Required action |
In the commentary on raising the retirement age, start at the words "All three scenarios" and stop after "the age of 70.", reproducing that span with "consumer economy" substituted for "consumption economy".

The final point is that forcing people to work longer means that companies would have to keep people on their payroll longer, even when those folks productivity is declining. Otherwise, those firms are in violation of age discrimination laws. Normally, this writer would rant against the heartless and despicably inhuman the corporate culture is in America. But, for this scenario, a fair assessment from their perspective shall be entertained. To provide context, we can examine the hypothetical auto insurance company Nation Farm State Lizard Co (NFSLC for short) and their manager for district nine, Flo Gecko. We will make the leap that NFSLC is a fair and respectable employer (remember, we are not talking about a health insurance company) but a profit-driven company nonetheless.
Ms. Gecko’s top field agent, Justin Case, has been with the company since one month before his 24th birthday. Mr. Case is now 64 and while he is still a dedicated agent, his numbers have slipped over the past few years. Since Mr. Case does meet minimum sales obligations and has loyal repeat clients, NFSLC will keep him on until his rightful age of retirement, 65, if for no other reason than maintaining good public relations. Mandate and extra five years and now Ms. Gecko and NFSLC are put in the unenviable predicament of possibly having to let Mr. Case go, which in turn, may lead to possible lawsuits and Department of Labor and Industry complaints, not to mention the negative publicity for cutting off one of their most dedicated and popular agents six years short of retirement.
However, keeping Mr. Case on means that NFSLC accepts the loss of revenue for the next six years because Mr. Case cannot keep up the hectic pace of auto insurance sales. In this instance, our hypothetical company was deemed employee friendly. How many real life corporations would be so kind?
Age discrimination laws are practical civil rights protection for those hard working Americans who have lost a little spring in their step. In reality, these same laws are very difficult to prosecute in open court. Companies have teams of lawyers to find alternative justifications to fire employees who have reached a certain age, usually before pension benefits come due. No matter how diligent an unemployed 50-year-old tries to protect his or her privacy with concern to age, the bottom line is that the interview process is the ultimate tell-tale with no recourse. There is a very distinct possibility that candidates over the age of 45 will not be able to secure decent employment. They still have something to offer, are too young to retire, but face unaccountable age discrimination. Allow the retirement age to cap at 70 and you are facing the reality that a good portion of Americans will be denied opportunities based on age and have no real means of income for nearly two decades.
All three scenarios have consequences, because if Americans are not receiving moderately livable salaries, they are not spending to sustain the consumption economy, nor are they contributing to the federal income coffers. For the thirty graduates of Whatsamatter U, this is micro in terms of hard dollars. It becomes macro when considering the total number of potential annual college graduates of all professions that have to deal with an overcrowded job market exasperated with the real possibility of a mandated increase in retirement age. The macro hard dollars become exponentially higher if you include folks like 64 year old Justin Case, because the company could not afford to keep him until the age of 70.

Dataset records:
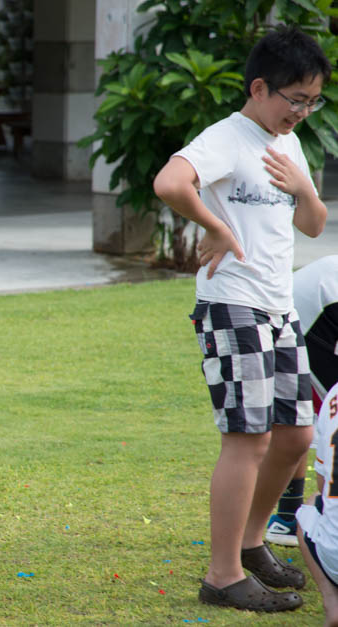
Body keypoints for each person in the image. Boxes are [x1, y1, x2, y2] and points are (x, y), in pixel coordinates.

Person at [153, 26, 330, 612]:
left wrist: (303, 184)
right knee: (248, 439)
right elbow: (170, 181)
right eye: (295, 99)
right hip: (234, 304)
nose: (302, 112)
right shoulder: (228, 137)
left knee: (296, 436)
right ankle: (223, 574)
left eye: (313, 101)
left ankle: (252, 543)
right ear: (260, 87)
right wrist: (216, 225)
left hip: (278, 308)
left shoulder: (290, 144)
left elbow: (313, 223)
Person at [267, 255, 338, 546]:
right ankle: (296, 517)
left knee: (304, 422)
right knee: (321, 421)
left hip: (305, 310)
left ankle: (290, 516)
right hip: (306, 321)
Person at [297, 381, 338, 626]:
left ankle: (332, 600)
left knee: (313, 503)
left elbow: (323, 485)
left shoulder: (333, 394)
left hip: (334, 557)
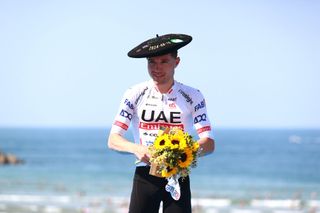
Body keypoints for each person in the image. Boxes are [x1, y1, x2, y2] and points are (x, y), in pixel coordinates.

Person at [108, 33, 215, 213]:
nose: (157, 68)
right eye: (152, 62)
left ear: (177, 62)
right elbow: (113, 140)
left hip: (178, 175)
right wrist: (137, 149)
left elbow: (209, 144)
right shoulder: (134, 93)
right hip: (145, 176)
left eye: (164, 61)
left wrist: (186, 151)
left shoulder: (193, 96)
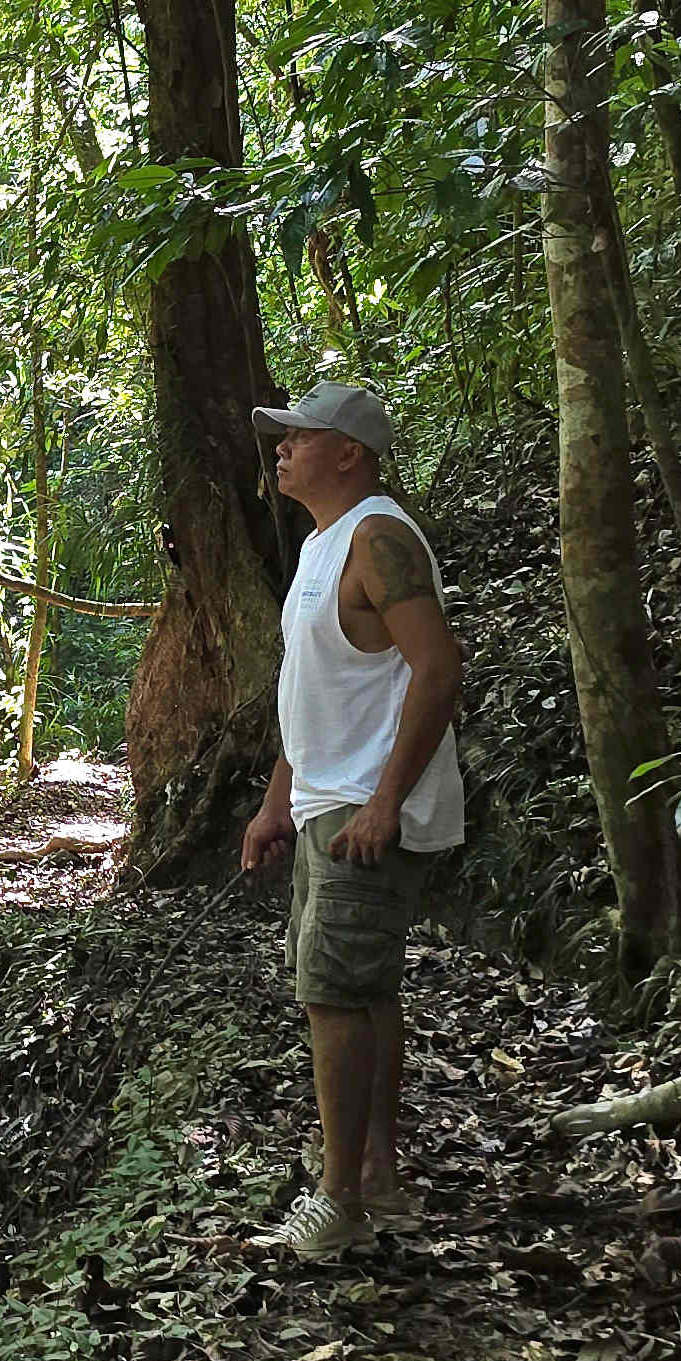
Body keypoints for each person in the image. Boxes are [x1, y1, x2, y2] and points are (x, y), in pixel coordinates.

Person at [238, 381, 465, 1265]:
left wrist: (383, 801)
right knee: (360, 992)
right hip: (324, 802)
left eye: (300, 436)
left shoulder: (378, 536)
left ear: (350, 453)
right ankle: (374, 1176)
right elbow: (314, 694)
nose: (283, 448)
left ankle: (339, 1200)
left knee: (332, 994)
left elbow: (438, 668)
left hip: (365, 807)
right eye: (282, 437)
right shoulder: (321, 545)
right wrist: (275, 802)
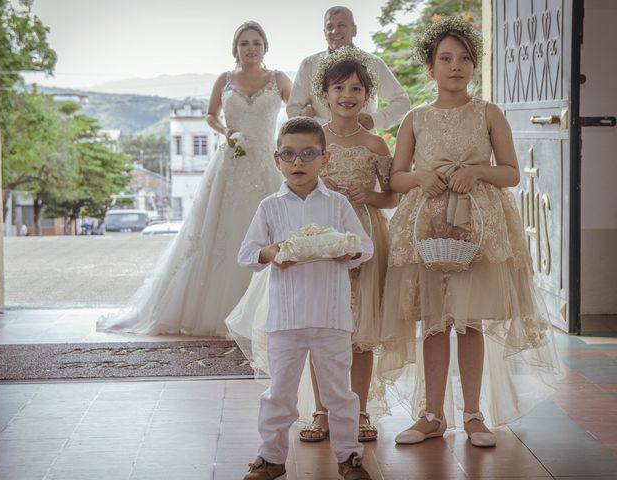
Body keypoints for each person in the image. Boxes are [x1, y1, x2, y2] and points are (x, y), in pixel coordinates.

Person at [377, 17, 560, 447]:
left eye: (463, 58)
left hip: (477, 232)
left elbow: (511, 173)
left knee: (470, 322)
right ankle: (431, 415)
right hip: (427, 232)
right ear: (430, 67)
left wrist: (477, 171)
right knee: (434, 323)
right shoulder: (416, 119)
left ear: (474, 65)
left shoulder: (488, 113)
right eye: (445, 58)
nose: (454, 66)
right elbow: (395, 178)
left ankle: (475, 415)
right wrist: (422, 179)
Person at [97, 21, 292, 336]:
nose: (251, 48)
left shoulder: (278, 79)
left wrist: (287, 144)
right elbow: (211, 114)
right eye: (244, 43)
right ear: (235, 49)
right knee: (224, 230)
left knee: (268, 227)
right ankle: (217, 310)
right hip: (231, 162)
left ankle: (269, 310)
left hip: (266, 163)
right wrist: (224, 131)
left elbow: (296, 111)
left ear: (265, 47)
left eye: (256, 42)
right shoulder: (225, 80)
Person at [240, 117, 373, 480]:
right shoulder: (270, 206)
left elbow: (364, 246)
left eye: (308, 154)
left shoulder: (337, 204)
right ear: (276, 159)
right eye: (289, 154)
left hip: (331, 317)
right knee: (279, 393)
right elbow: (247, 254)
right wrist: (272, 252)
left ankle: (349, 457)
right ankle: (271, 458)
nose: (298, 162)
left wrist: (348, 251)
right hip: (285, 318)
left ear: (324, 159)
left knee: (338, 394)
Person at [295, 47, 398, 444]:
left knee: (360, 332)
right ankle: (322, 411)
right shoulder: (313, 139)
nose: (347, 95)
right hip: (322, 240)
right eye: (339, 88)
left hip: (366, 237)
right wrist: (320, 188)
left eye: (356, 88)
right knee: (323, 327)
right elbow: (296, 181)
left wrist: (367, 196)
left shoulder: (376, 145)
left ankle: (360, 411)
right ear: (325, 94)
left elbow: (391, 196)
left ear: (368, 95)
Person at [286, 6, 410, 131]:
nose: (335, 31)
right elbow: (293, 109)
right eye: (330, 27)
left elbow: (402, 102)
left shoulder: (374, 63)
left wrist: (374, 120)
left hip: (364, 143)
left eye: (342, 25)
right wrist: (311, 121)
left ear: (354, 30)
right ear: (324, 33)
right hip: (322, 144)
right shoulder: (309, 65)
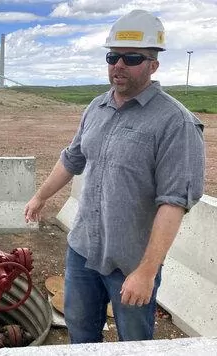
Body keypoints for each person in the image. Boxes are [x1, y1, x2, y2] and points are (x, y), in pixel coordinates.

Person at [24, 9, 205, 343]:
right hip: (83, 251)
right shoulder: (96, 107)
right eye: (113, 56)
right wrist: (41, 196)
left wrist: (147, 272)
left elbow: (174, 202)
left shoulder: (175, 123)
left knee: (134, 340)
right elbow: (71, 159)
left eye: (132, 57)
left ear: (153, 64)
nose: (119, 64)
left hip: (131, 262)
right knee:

Result for this task |
All three scenarios have consequences, because if Americans are not receiving moderately livable salaries, they are not spending to sustain the consumer economy, nor are they contributing to the federal income coffers. For the thirty graduates of Whatsamatter U, this is micro in terms of hard dollars. It becomes macro when considering the total number of potential annual college graduates of all professions that have to deal with an overcrowded job market exasperated with the real possibility of a mandated increase in retirement age. The macro hard dollars become exponentially higher if you include folks like 64 year old Justin Case, because the company could not afford to keep him until the age of 70.